Vũ Văn Mẫu | |
Order: | 10th |
Office: | Prime Minister of South Vietnam |
Term Start: | 28 April 1975 |
Term End: | 30 April 1975 |
President: | Dương Văn Minh |
Deputy: | Hồ Văn Minh |
Predecessor: | Nguyễn Bá Cẩn |
Office2: | Minister of Foreign Affairs of South Vietnam |
Term Start2: | 29 October 1955 |
Term End2: | 22 August 1963 |
President2: | Ngô Đình Diệm |
Predecessor2: | Position established |
Birth Date: | 25 July 1914 |
Birth Place: | Hanoi, Tonkin, French Indochina |
Death Place: | Paris, France |
Party: | Forces for National Reconciliation |
Spouse: | Hoàng Thị Nguyệt My |
Children: | 5 |
Alma Mater: | University of Paris (BA; MA) Faculté de droit de Paris (PhD) |
Vũ Văn Mẫu (25 July 1914 – 20 August 1998) was a South Vietnamese diplomat and politician, who was the last Prime Minister of South Vietnam, serving under President Dương Văn Minh's leadership in 1975. He held the position for only two days before the collapse and surrender of South Vietnam on 30 April 1975.
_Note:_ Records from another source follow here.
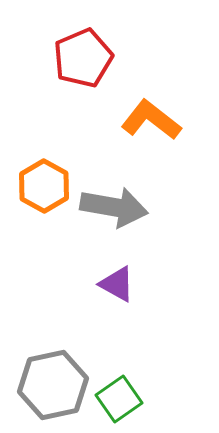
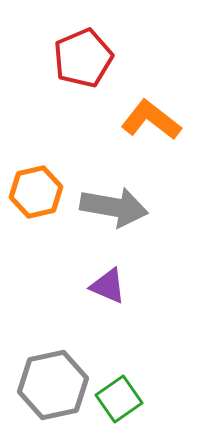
orange hexagon: moved 8 px left, 6 px down; rotated 18 degrees clockwise
purple triangle: moved 9 px left, 2 px down; rotated 6 degrees counterclockwise
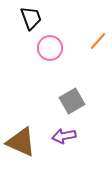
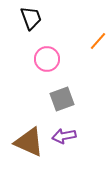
pink circle: moved 3 px left, 11 px down
gray square: moved 10 px left, 2 px up; rotated 10 degrees clockwise
brown triangle: moved 8 px right
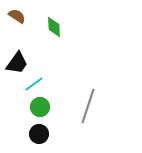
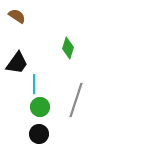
green diamond: moved 14 px right, 21 px down; rotated 20 degrees clockwise
cyan line: rotated 54 degrees counterclockwise
gray line: moved 12 px left, 6 px up
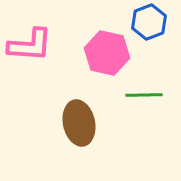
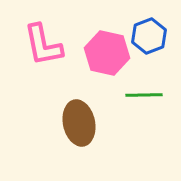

He was born on 25 July 1914 in Hanoi, Tonkin, French Indochina. He earned a doctorate in law from the Faculté de droit de Paris and practiced law in Hanoi. After Vietnam’s partition in 1954, he moved to Saigon with his family and joined the Faculty of Law at the University of Saigon, where he became the Dean of the Faculty. He was recognized as an expert in civil and historical law. After several years as a professor he then became a local Saigon judge, rising through the ranks to become Judge of the Saigon Superior Court. During his legal career and even during retirement and exile, he authored a number of books, including one entitled Vietnamese Civil Law.
After carrying out the referendum of South Vietnam in 1955, deposing the Head of State Bảo Đại and the State of Vietnam. Then Prime Minister Ngô Đình Diệm established a new government, Republic of Vietnam which Diệm proclaimed himself as president and invited Mẫu to hold the position of Foreign Minister of the Republic of Vietnam.He held this position for eight years, from 1955 to 1963. During the Buddhist crisis of 1963, he resigned on August 22, 1963, shaving his head like a monk in protest. He strongly opposed the fierce repressive measures of the Ngô Đình Diệm's government against Buddhism.[1] When he attempted to leave the Republic of Vietnam to join a pilgrimage to India, he was arrested and placed under house arrest.Mẫu was South Vietnam's ambassador to the United Kingdom, Belgium, and the Netherlands in the mid- to late 1960s.[2] In the early 1970s, he was elected Senator of the Republic where he became a prominent national politician.
In 1975, he became Prime Minister of the Republic of Vietnam under President Dương Văn Minh. During his tenure, he was always active in the movement for peace and reconciliation for the nation. Therefore, when General Dương Văn Minh became president, he was nominated for the post of Prime Minister of the Republic of Vietnam for the purpose of participating in negotiations to end the war. However, he was only in office for only two days when the Republic of Vietnam collapsed before the advancing army of the National Front for the Liberation of South Vietnam. He had to join President Dương Văn Minh and Vice President Nguyễn Văn Huyền in declaring their unconditional surrender to avoid further bloodshed.
Like General Dương Văn Minh, he was a moderate, supporting the policy of handing over the government to the Liberation Army. Therefore, the Revolutionary government only implemented monitoring measures, not being strict with him. After the situation stabilized, Mẫu was allowed to leave the country to immigrate to France in 1988 and settled there for the rest of his life. He died on August 20, 1998, in Paris, aged 84.[3]
Mẫu was married and had five children, whom all resided in France. His daughter, Vũ Thị Việt Hương, followed her father's profession in law, by obtaining a Doctorate of Law at Saigon Law University. After graduating she returned to her old school to teach, specializing in International Law and Comparative Law. Mẫu was a great scholar of Vietnamese law, a veteran scholar, he knows many languages and was fluent in English, French, Latin, and Chinese and was very highly regarded as a professor of law. His work is also cited by René David and John E.C. Brierley in the famous book on comparative law Major Legal Systems in the World Today.[4]